Il y a aussi "un mort du côté camerounais et un officier qui manque à l’appel", tandis que "sur le plan matériel, un pick-up et un camion de transport de nos forces de défense ont été détruits, un camion du génie-militaire emporté", a-t-il précisé.

Amchidé, point de tension

Amchidé n’est séparée que par un pont – matérialisant la frontière – de la localité nigériane de Banki, contrôlée depuis plusieurs mois par Boko Haram. La base de l’armée camerounaise y est régulièrement attaquée.

Une patrouille à Amchidé. ©AFP

Ce fut notamment le cas le 15 octobre. Ce jour-là, après avoir pris le contrôle du village, des éléments de Boko Haram fonce sur le camp. Une 504 bourrée d’explosif explose d’abord avant qu’un char blindé n’ouvre le feu. Les combats durent des heures. Ils sont très violents, les jihadistes disposant d’un arsenal digne d’une armée régulière (trois chars, des mitrailleuses 14.5 et une infanterie composée de centaines d’hommes).

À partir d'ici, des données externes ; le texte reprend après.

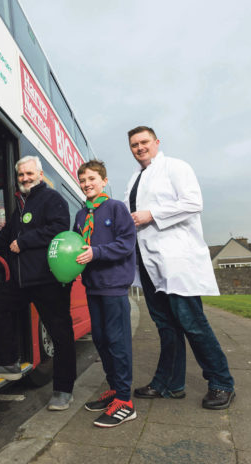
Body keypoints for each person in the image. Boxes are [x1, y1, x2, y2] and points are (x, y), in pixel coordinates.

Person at [124, 126, 235, 409]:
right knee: (165, 326)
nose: (139, 147)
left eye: (144, 142)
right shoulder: (134, 179)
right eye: (134, 144)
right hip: (149, 263)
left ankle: (222, 382)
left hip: (175, 260)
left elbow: (193, 202)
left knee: (192, 323)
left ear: (156, 142)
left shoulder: (175, 167)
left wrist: (153, 214)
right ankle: (169, 384)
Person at [0, 155, 77, 411]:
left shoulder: (52, 199)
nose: (25, 178)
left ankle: (64, 390)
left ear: (40, 175)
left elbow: (60, 228)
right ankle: (8, 362)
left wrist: (26, 241)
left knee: (60, 334)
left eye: (29, 174)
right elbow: (8, 234)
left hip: (48, 280)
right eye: (21, 175)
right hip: (23, 280)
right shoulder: (20, 205)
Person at [72, 160, 137, 428]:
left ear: (104, 181)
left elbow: (126, 244)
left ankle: (125, 401)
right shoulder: (80, 215)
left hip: (113, 286)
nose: (87, 184)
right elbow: (76, 247)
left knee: (117, 341)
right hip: (93, 286)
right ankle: (114, 388)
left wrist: (96, 252)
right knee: (100, 339)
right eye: (83, 180)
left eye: (92, 179)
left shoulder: (116, 208)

Bilan : huit morts dans les rangs de l’armée, au moins 107 chez l’ennemi et une trentaine de civils abattus.

Loi antiterroriste

Après avoir été accusées de sous-estimer la menace, les autorités ont semble-t-il pris les choses en main. Des renforts en hommes (7 000 soldats ont été recrutés) et en blindés ont été envoyés dans l’Extrême-Nord où une nouvelle région militaire interarmées (la quatrième) a vu le jour. Deux opérations : Alpha (pour les forces spéciales) et Émergence (pour les forces régulières) y sont simultanément menées.

Une nouvelle loi antiterroriste très controversée a également été adoptée par le Parlement camerounais. Elle permet notamment à un tribunal militaire d’imposer à un journaliste de divulguer ses sources. Une loi qui inquiète l’opposition et la société civile.